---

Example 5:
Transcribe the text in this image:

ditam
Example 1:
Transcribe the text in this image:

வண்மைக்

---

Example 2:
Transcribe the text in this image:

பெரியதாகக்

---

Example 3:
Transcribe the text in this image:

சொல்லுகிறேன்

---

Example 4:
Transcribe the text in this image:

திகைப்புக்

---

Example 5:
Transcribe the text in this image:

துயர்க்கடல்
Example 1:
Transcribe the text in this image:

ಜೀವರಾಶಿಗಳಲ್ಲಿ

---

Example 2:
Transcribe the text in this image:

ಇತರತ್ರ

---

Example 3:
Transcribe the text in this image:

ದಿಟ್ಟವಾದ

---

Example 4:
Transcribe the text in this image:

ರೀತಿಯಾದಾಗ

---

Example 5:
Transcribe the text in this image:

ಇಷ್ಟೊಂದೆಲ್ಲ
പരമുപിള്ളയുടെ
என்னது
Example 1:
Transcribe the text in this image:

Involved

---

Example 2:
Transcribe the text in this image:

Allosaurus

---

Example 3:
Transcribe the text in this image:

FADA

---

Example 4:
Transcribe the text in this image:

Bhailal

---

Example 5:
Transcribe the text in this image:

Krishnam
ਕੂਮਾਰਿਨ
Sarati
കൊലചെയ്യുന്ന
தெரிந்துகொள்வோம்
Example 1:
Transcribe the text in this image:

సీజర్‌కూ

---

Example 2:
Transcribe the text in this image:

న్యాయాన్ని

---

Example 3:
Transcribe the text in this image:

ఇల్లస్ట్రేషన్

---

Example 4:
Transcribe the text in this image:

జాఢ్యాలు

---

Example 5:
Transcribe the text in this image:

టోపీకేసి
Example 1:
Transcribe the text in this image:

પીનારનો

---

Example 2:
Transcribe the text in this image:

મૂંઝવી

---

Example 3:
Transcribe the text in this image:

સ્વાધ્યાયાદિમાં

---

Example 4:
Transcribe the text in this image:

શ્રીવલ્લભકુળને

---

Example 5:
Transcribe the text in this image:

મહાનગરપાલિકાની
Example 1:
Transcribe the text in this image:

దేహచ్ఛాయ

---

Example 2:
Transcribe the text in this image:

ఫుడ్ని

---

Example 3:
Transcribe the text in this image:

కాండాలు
——————
### THE REQUEST:
Give every item above again, one per line, with no changes.

### FULL SOLUTION:
---

Example 5:
Transcribe the text in this image:

ditam
Example 1:
Transcribe the text in this image:

வண்மைக்

---

Example 2:
Transcribe the text in this image:

பெரியதாகக்

---

Example 3:
Transcribe the text in this image:

சொல்லுகிறேன்

---

Example 4:
Transcribe the text in this image:

திகைப்புக்

---

Example 5:
Transcribe the text in this image:

துயர்க்கடல்
Example 1:
Transcribe the text in this image:

ಜೀವರಾಶಿಗಳಲ್ಲಿ

---

Example 2:
Transcribe the text in this image:

ಇತರತ್ರ

---

Example 3:
Transcribe the text in this image:

ದಿಟ್ಟವಾದ

---

Example 4:
Transcribe the text in this image:

ರೀತಿಯಾದಾಗ

---

Example 5:
Transcribe the text in this image:

ಇಷ್ಟೊಂದೆಲ್ಲ
പരമുപിള്ളയുടെ
என்னது
Example 1:
Transcribe the text in this image:

Involved

---

Example 2:
Transcribe the text in this image:

Allosaurus

---

Example 3:
Transcribe the text in this image:

FADA

---

Example 4:
Transcribe the text in this image:

Bhailal

---

Example 5:
Transcribe the text in this image:

Krishnam
ਕੂਮਾਰਿਨ
Sarati
കൊലചെയ്യുന്ന
தெரிந்துகொள்வோம்
Example 1:
Transcribe the text in this image:

సీజర్‌కూ

---

Example 2:
Transcribe the text in this image:

న్యాయాన్ని

---

Example 3:
Transcribe the text in this image:

ఇల్లస్ట్రేషన్

---

Example 4:
Transcribe the text in this image:

జాఢ్యాలు

---

Example 5:
Transcribe the text in this image:

టోపీకేసి
Example 1:
Transcribe the text in this image:

પીનારનો

---

Example 2:
Transcribe the text in this image:

મૂંઝવી

---

Example 3:
Transcribe the text in this image:

સ્વાધ્યાયાદિમાં

---

Example 4:
Transcribe the text in this image:

શ્રીવલ્લભકુળને

---

Example 5:
Transcribe the text in this image:

મહાનગરપાલિકાની
Example 1:
Transcribe the text in this image:

దేహచ్ఛాయ

---

Example 2:
Transcribe the text in this image:

ఫుడ్ని

---

Example 3:
Transcribe the text in this image:

కాండాలు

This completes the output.